◆ **Required work**
Search the data below for the word "Cork" and report how many lines contain it. Nothing but the number is needed.
╭─ Dataset excerpts
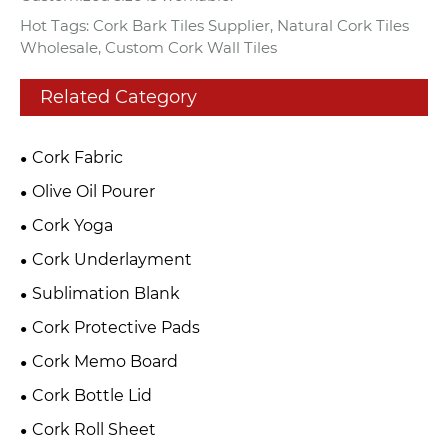
Hot Tags: Cork Bark Tiles Supplier, Natural Cork Tiles
Wholesale, Custom Cork Wall Tiles
Related Category
Cork Fabric
Olive Oil Pourer
Cork Yoga
Cork Underlayment
Sublimation Blank
Cork Protective Pads
Cork Memo Board
Cork Bottle Lid
Cork Roll Sheet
╰─
◆ **Problem solution**
9